Configure Azure using SAML protocol in SDP. ( Configure ACS URL, Logout URL of SDP in your Azure. Configure Login, Logout URL, and certificate - Base64 format of Azure in SDP ). After configuring the above things, please follow the below steps.

1. Create value for the user extensionAttribute15 attribute for every user in the appropriate OUs. The value should be DOMAIN\sAMAccountName. Say, the domain name of the users in SDP is SDP.LOCAL, then we have to create the value of extensionAttribute15 as "SDP.LOCAL\sAMAccountName" so that SDP can identify the user. Please use the attached script file ( createExtensionAttribute.ps1 ) to write values for all the users' extensionattribute in the specified OU. You need to enter the distinguished name of the OU ( CN=Users,DC=sdp,DC=local in this case ) and also should enter the domain name as configured in SDP ( SDP.LOCAL as in this case ). After this, please run the sync manually to take these changes into effect.
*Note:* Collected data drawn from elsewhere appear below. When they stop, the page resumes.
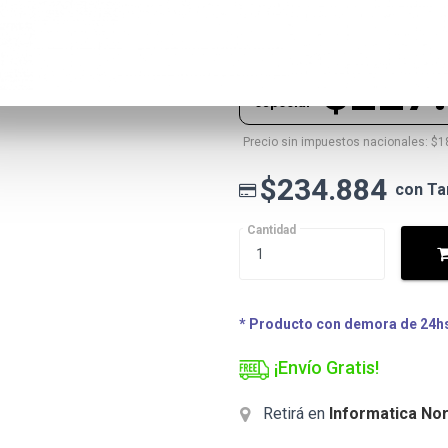
$234.884
Precio lista
$227
Precio
especial
Precio sin impuestos nacionales: $1
$234.884
con Ta
Cantidad
* Producto con demora de 24hs 
¡Envío Gratis!
Retirá en
Informatica Nor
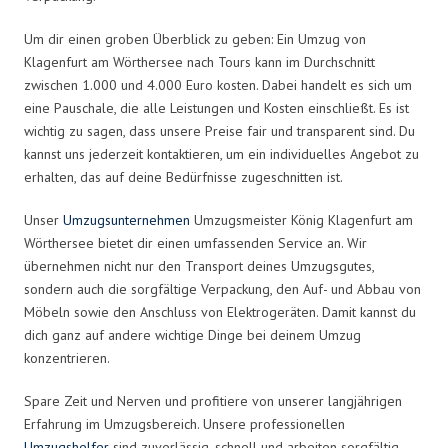
Um dir einen groben Überblick zu geben: Ein Umzug von
Klagenfurt am Wörthersee nach Tours kann im Durchschnitt
zwischen 1.000 und 4.000 Euro kosten. Dabei handelt es sich um
eine Pauschale, die alle Leistungen und Kosten einschließt. Es ist
wichtig zu sagen, dass unsere Preise fair und transparent sind. Du
kannst uns jederzeit kontaktieren, um ein individuelles Angebot zu
erhalten, das auf deine Bedürfnisse zugeschnitten ist.
Unser
Umzugsunternehmen
Umzugsmeister König Klagenfurt am
Wörthersee bietet dir einen umfassenden Service an. Wir
übernehmen nicht nur den Transport deines Umzugsgutes,
sondern auch die sorgfältige Verpackung, den Auf- und Abbau von
Möbeln sowie den Anschluss von Elektrogeräten. Damit kannst du
dich ganz auf andere wichtige Dinge bei deinem Umzug
konzentrieren.
Spare Zeit und Nerven und profitiere von unserer langjährigen
Erfahrung im Umzugsbereich. Unsere professionellen
Umzugshelfer
sind zuverlässig, schnell und arbeiten sorgfältig.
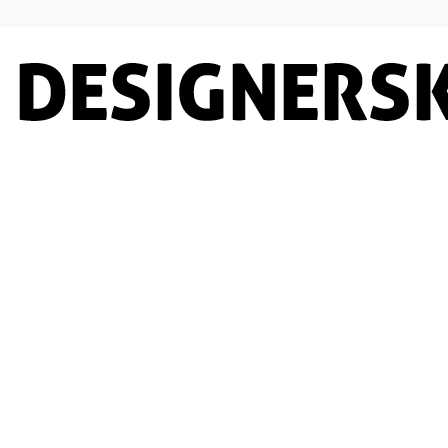
Designersko.pl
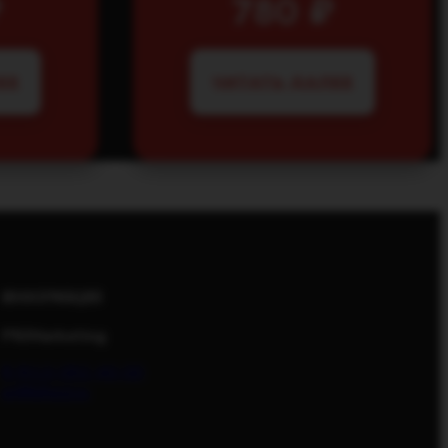
₽
780
₽
ЕЕ
ЧИТАТЬ ДАЛЕЕ
ИНФОРМАЦИЯ
PR/Marketing
8 (911) 092-40-00
pr@bfrest.ru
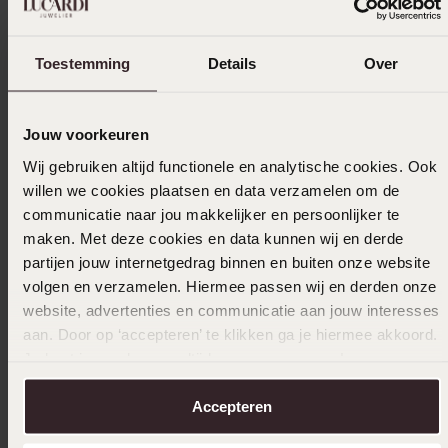
Toestemming
Details
Over
Jouw voorkeuren
Wij gebruiken altijd functionele en analytische cookies. Ook
willen we cookies plaatsen en data verzamelen om de
communicatie naar jou makkelijker en persoonlijker te
maken. Met deze cookies en data kunnen wij en derde
partijen jouw internetgedrag binnen en buiten onze website
volgen en verzamelen. Hiermee passen wij en derden onze
website, advertenties en communicatie aan jouw interesses
aan. Door op ‘accepteren’ te klikken ga je hiermee akkoord.
Je kunt je voorkeuren altijd weer aanpassen. Lees er meer
over in ons
cookiebeleid
.
Accepteren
2. We need to edit the Unique User Identifier ( NameID ) claim in the Azure portal. The name identifier format should be Persistent and the source attribute should be user.extensionattribute15. Then save the settings.

Select the format as Persistent and Source attribute as user.extensionattribute15
Note: The extensionAttribute15 is chosen here for an example. If you are using that attribute for some other purpose, please select some other extensionattribute. Modify the same in the Powershell script and also select the appropriate attribute in the above Azure claim.

3. Now, Go to the application's database ( PGSQL or MSSQL ) and run the below update query.


update samlsp set name_id_format='urn:oasis:names:tc:SAML:2.0:nameid-format:persistent';



4. Restart the SDP application and try logging in using SAML.